In the entries below, report every line that contains the string "fermata".
========
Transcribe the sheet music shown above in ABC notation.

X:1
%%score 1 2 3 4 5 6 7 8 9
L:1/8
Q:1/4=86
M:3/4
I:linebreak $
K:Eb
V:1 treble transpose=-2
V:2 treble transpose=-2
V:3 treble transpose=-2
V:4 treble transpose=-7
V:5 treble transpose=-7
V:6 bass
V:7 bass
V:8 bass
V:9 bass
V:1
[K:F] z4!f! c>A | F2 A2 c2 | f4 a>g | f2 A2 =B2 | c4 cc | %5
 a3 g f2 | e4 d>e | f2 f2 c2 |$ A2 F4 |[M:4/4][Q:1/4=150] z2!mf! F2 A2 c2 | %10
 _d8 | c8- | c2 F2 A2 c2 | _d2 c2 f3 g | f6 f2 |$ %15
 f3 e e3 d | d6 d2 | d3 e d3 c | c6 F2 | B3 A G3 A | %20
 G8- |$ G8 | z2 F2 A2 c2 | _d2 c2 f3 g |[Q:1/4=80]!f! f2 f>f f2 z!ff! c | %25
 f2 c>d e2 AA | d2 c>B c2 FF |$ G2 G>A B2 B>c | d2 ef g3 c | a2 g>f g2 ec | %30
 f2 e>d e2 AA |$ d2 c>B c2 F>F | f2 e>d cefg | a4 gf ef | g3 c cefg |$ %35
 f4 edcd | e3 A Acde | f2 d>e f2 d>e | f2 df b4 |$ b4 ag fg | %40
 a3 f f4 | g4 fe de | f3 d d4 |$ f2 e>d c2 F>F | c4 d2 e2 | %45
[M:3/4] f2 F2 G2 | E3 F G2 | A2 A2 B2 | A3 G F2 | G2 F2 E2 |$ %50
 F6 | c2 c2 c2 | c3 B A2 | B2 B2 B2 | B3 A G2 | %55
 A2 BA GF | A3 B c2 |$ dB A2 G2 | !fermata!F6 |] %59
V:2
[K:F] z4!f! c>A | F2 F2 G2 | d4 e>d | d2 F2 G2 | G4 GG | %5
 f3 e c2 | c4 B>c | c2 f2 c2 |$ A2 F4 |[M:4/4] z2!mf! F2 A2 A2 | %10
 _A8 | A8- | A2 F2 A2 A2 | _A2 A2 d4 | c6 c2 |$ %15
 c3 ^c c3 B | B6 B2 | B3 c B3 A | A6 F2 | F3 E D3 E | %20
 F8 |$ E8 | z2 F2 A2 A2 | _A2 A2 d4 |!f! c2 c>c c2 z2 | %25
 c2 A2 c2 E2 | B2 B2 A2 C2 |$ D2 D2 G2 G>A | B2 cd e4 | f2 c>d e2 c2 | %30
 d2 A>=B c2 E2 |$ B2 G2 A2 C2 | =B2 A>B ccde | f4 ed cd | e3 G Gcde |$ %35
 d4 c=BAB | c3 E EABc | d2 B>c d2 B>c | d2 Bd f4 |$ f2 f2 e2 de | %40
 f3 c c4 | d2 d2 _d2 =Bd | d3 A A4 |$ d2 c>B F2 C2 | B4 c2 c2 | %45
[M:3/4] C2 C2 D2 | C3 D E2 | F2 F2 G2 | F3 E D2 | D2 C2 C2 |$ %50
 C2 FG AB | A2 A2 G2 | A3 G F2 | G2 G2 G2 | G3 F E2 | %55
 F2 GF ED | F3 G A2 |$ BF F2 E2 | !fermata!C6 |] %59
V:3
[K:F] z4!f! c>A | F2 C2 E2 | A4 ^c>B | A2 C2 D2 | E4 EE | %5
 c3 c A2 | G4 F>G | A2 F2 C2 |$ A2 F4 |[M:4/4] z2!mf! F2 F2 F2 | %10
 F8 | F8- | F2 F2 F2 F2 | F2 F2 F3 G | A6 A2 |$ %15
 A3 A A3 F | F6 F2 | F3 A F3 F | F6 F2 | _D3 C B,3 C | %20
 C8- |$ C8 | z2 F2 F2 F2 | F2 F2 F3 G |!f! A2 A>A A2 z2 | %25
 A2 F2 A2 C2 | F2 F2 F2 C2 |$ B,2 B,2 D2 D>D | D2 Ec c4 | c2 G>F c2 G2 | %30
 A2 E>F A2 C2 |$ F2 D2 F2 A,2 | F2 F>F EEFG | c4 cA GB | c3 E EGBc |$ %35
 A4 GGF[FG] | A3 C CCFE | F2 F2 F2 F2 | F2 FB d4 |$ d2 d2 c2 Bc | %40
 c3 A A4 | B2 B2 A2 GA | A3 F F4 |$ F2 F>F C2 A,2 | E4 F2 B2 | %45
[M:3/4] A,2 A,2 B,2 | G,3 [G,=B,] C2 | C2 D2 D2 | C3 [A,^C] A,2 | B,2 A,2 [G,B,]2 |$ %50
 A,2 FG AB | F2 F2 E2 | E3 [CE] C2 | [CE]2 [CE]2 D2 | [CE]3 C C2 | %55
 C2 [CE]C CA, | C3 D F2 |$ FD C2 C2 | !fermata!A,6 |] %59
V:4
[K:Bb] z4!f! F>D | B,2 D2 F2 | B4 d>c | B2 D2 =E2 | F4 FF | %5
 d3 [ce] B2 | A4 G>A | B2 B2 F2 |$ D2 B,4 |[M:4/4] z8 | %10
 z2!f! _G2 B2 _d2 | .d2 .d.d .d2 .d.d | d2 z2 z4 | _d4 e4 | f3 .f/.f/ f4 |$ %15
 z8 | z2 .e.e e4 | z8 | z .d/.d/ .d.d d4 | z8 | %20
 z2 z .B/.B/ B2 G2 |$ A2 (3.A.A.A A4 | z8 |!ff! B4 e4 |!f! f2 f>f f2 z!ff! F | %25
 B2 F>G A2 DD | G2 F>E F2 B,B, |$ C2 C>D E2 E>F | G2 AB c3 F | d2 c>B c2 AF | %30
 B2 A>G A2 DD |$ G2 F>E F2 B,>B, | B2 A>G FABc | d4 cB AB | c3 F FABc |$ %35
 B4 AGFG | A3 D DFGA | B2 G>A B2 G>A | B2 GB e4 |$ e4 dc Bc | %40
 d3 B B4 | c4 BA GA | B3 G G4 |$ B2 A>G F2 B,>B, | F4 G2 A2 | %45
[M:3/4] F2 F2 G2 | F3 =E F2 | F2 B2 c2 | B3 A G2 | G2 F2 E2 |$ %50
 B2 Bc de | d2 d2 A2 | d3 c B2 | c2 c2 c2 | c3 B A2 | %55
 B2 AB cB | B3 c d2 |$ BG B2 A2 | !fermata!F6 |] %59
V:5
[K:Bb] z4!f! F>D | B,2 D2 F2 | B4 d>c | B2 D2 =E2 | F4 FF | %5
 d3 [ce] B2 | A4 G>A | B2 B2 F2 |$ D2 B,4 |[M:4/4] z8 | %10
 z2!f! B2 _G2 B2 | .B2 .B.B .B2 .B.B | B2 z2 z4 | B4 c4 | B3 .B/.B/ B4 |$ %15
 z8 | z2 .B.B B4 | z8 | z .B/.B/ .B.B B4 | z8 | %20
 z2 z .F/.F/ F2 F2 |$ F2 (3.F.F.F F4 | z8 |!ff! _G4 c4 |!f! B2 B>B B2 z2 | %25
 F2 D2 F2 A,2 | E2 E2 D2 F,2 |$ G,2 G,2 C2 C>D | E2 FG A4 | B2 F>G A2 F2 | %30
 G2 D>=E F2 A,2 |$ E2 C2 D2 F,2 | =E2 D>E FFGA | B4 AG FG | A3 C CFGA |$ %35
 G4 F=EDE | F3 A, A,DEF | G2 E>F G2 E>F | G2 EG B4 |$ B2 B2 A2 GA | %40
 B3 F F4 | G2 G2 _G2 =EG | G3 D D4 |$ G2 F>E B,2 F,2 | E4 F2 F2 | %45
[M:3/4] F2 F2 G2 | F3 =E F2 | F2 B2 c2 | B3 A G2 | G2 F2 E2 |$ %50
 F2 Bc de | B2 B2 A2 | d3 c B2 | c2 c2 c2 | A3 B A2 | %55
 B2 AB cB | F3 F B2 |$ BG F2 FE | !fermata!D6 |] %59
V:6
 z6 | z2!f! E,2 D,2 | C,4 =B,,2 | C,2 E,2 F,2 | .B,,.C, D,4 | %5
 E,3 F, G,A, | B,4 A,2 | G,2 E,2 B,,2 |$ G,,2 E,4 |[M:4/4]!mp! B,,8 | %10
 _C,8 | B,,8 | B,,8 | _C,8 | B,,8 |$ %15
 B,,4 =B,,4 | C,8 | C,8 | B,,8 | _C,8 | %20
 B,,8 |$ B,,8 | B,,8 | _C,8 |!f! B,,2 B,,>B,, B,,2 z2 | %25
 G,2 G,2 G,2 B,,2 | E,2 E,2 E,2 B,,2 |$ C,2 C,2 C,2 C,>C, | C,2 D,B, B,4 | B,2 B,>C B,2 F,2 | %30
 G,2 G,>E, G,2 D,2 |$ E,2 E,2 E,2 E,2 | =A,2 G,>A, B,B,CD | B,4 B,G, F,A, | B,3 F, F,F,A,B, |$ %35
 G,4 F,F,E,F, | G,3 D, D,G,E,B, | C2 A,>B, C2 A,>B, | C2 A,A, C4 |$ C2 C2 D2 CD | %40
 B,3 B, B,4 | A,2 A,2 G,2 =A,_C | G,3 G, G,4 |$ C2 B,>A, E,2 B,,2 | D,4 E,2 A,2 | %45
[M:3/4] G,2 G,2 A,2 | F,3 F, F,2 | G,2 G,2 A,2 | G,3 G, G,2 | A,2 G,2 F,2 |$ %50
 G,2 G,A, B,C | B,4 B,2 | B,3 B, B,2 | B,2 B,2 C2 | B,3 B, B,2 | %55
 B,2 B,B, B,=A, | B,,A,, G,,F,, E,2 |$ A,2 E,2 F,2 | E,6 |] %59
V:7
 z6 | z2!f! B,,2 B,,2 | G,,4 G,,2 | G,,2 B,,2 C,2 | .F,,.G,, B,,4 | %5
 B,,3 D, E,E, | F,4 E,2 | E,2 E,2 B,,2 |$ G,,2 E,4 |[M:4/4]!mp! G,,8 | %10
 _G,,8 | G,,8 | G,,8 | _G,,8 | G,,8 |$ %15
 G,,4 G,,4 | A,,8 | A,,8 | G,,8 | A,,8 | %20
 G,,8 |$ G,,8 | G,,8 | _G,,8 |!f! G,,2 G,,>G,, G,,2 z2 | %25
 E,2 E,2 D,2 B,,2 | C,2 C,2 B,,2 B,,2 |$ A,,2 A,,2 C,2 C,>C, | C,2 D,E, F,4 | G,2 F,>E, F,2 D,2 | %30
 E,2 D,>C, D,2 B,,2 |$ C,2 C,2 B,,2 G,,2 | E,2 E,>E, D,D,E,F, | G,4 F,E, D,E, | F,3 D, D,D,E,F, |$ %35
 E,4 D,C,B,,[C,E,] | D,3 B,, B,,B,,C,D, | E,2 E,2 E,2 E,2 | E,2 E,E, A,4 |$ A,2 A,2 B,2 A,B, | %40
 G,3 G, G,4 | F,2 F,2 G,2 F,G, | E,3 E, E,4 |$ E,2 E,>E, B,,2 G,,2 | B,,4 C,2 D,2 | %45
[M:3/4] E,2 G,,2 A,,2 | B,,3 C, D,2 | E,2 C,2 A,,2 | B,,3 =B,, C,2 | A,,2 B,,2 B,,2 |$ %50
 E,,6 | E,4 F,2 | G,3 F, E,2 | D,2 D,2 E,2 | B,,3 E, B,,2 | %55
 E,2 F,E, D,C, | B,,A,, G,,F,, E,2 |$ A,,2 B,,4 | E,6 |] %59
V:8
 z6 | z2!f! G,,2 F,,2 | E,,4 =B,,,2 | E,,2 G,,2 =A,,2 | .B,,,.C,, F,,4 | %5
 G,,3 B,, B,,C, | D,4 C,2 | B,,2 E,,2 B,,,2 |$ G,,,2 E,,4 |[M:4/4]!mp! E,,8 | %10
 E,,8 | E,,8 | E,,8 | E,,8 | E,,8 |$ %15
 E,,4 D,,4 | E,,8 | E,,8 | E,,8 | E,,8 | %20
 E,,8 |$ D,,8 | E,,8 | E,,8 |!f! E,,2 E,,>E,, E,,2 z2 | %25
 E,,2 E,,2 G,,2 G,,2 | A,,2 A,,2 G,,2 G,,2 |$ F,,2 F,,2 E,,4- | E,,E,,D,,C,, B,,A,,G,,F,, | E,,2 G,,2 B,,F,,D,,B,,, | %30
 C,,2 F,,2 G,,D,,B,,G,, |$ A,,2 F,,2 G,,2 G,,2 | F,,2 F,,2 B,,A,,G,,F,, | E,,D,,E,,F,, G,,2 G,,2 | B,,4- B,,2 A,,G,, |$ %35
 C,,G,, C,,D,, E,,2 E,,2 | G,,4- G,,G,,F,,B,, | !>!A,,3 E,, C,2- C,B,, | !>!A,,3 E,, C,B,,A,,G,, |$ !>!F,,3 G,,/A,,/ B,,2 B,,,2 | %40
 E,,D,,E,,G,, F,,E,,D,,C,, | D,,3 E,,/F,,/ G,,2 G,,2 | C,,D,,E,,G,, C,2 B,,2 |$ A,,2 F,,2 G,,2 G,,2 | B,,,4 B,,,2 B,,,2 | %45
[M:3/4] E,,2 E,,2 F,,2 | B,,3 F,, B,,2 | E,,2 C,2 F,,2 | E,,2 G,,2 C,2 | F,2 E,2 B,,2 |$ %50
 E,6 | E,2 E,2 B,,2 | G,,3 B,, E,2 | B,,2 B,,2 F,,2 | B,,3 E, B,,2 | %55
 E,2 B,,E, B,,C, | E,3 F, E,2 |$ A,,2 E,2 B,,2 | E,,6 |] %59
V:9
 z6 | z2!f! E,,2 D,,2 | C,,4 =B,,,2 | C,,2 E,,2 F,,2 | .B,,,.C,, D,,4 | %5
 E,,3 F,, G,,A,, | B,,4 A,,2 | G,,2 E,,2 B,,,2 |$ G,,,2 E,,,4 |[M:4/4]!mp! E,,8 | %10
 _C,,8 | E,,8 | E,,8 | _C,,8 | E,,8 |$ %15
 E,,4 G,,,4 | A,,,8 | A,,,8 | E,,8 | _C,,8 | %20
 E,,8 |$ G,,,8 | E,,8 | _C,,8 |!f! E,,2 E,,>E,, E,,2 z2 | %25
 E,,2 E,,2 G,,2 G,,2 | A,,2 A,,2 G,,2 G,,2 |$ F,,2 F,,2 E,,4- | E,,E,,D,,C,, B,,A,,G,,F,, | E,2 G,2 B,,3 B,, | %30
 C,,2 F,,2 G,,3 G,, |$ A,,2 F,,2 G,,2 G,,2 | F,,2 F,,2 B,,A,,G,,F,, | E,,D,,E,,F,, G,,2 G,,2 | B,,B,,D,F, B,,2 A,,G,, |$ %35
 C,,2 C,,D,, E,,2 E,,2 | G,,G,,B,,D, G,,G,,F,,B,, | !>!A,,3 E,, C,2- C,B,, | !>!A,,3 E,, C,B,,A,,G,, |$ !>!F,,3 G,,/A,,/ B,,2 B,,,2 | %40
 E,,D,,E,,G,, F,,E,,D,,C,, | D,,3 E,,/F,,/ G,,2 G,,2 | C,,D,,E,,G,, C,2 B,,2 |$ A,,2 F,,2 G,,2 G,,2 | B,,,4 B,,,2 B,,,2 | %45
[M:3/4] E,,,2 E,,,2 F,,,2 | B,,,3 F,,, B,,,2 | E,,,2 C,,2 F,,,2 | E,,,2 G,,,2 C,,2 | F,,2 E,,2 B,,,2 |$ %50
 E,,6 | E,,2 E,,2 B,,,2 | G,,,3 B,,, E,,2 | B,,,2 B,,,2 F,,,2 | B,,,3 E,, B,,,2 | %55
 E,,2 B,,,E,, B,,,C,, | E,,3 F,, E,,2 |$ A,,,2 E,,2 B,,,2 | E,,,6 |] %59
========
§ ANSWER TO THE TASK
 A2 BA GF | A3 B c2 |$ dB A2 G2 | !fermata!F6 |] %59
 F2 GF ED | F3 G A2 |$ BF F2 E2 | !fermata!C6 |] %59
 C2 [CE]C CA, | C3 D F2 |$ FD C2 C2 | !fermata!A,6 |] %59
 B2 AB cB | B3 c d2 |$ BG B2 A2 | !fermata!F6 |] %59
 B2 AB cB | F3 F B2 |$ BG F2 FE | !fermata!D6 |] %59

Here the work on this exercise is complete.